Omdat deze overgangssituatie lang zou voortduren
nadat het elan van de revolutionaire omwenteling was weggeëbd, erkende hij het
belang van materiële stimulansen. Hij waarschuwde echter voor de
tegenstellingen wanneer deze stimulansen de vorm aannemen van geld (extra loon)
. Hij hechte dus veel belang aan stimulansen die collectief gedrag bevorderen,
of gericht op verbeteringen in de arbeidsvoorwaarden, de opvoeding en het geven
van verantwoordelijkheid.
Niet alleen de lange overleving van
koopwarenrelaties stelt problemen voor de overgangsmaatschappij. De ontaarding
van de Oktoberrevolutie toonde een andere bron van uitbuiting en vervreemding:
de bureaucratisering van de arbeidersstaat. De planning zelf kon een instrument
blijken van uitbuiting en vervreemding. De fundamentele tegenstelling was dus
niet die tussen plan en markt. Fundamenteel is de activiteit en de
zelforganisatie van de werkers, die moeten leiden tot het afsterven van zowel de
Staat als de markt, wat een dubbele voorwaarde is voor elke socialistische
toekomst.
Wereldoorlog
De heerschappij van de bureaucratie hield langer
stand dan verwacht werd, ondermeer door Trotsky. Trotsky dacht dat op relatief
korte termijn er ofwel een antibureaucratische politieke revolutie zou komen,
ofwel een herstel van het kapitalisme. De Tweede Wereldoorlog heeft volgens
Mandel een belangrijke rol gespeeld in deze onverwachte ontwikkeling. De
arbeidersklasse kwam versterkt uit de nederlaag van het fascisme. Dit speelde
een doorslaggevende rol in Mandels analyse van de wereld na ’45: het
laatkapitalisme en de bureaucratische hervormingen in het Oostblok.

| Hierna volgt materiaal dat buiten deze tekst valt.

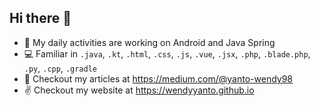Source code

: ## Hi there 👋

- 📱 My daily activities are working on Android and Java Spring 
- 💻 Familiar in `.java`, `.kt`, `.html`, `.css`, `.js`, `.vue`, `.jsx`, `.php`, `.blade.php`, `.py`, `.cpp`, `.gradle`
- 📜 Checkout my articles at https://medium.com/@yanto-wendy98
- ✌️ Checkout my website at https://wendyyanto.github.io

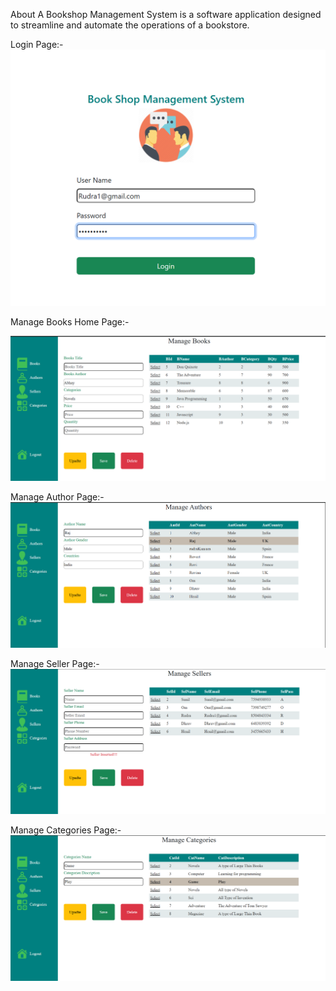 About
A Bookshop Management System is a software application designed to streamline and automate the operations of a bookstore.

Login Page:-
![image](https://github.com/AbhayMParmar/Book-Shop-Management-System/blob/master/Login%20Page.png?raw=true)

Manage Books Home Page:-

![image](https://github.com/AbhayMParmar/Book-Shop-Management-System/blob/master/Home%20Page%20of%20Books.png?raw=true)

Manage Author Page:-
![image](https://github.com/AbhayMParmar/Book-Shop-Management-System/blob/master/Author%20Page.png?raw=true)

Manage Seller Page:-
![image](https://github.com/AbhayMParmar/Book-Shop-Management-System/blob/master/SellerPage.png?raw=true)

Manage Categories Page:-
![image](https://github.com/AbhayMParmar/Book-Shop-Management-System/blob/master/Categories%20page.png?raw=true)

Mandel ging steeds meer de nadruk legen op
tegenstellingen in de vorm van een driehoek, tussen arbeidersklasse, burgerij en
bureaucratie.
Maar hij bleef de landen van Oost-Europa zien als
“overgangsmaatschappijen”, in de zin van noch kapitalistisch, noch
socialistisch. De keuze bleef die tussen een ‘politieke revolutie’ of het
herstel van het kapitalisme. De strijd tussen de arbeidersklasse en de
internationale burgerij bleef fundamenteel.
De verraden revolutie
Trotsky noemde in zijn Verraden revolutie de
Sovjetunie een ‘gedegenereerde arbeidersstaat’. De degeneratie hing samen
met de overheersing door de bureaucratie, die aan de macht haar eigen belangen
nastreeft. Toch bleef het een ‘arbeidersstaat’ omdat het kapitalisme niet
hersteld was.
De bureaucratie bezit de productiemiddelen niet.
Volgens Mandel omvatte de bureaucratie alle bevolkingslagen die op de één of
andere manier genoten van privileges.
Onder de dictatuur van de bureaucratie waren de
arbeiders niet verpletterd, integendeel. Ze groeiden in aantal en opleiding. Zij
bezaten geen enkel politiek recht, namen niet deel aan het beheer van de
economie of de Staat, maar bezaten de facto toch macht en rechten: controle op
het arbeidsritme, sociale rechten, culturele verworvenheden,… die de
bureaucratie toestonden haar overheersing op een pseudo-marxistische wijze te
rechtvaardigen als ‘socialistisch’ .
Mandel handhaafde de karakterisering als
arbeidersstaat, in die zin dat de Staat zich verzette tegen het herstel van het
kapitalisme. Dat diezelfde Staat niet de onmiddellijke en dagelijkse belangen
van de arbeiders verdedigde deed niets af aan deze vaststelling over de
historische rol van de socio-economische structuren van de Sovjetunie.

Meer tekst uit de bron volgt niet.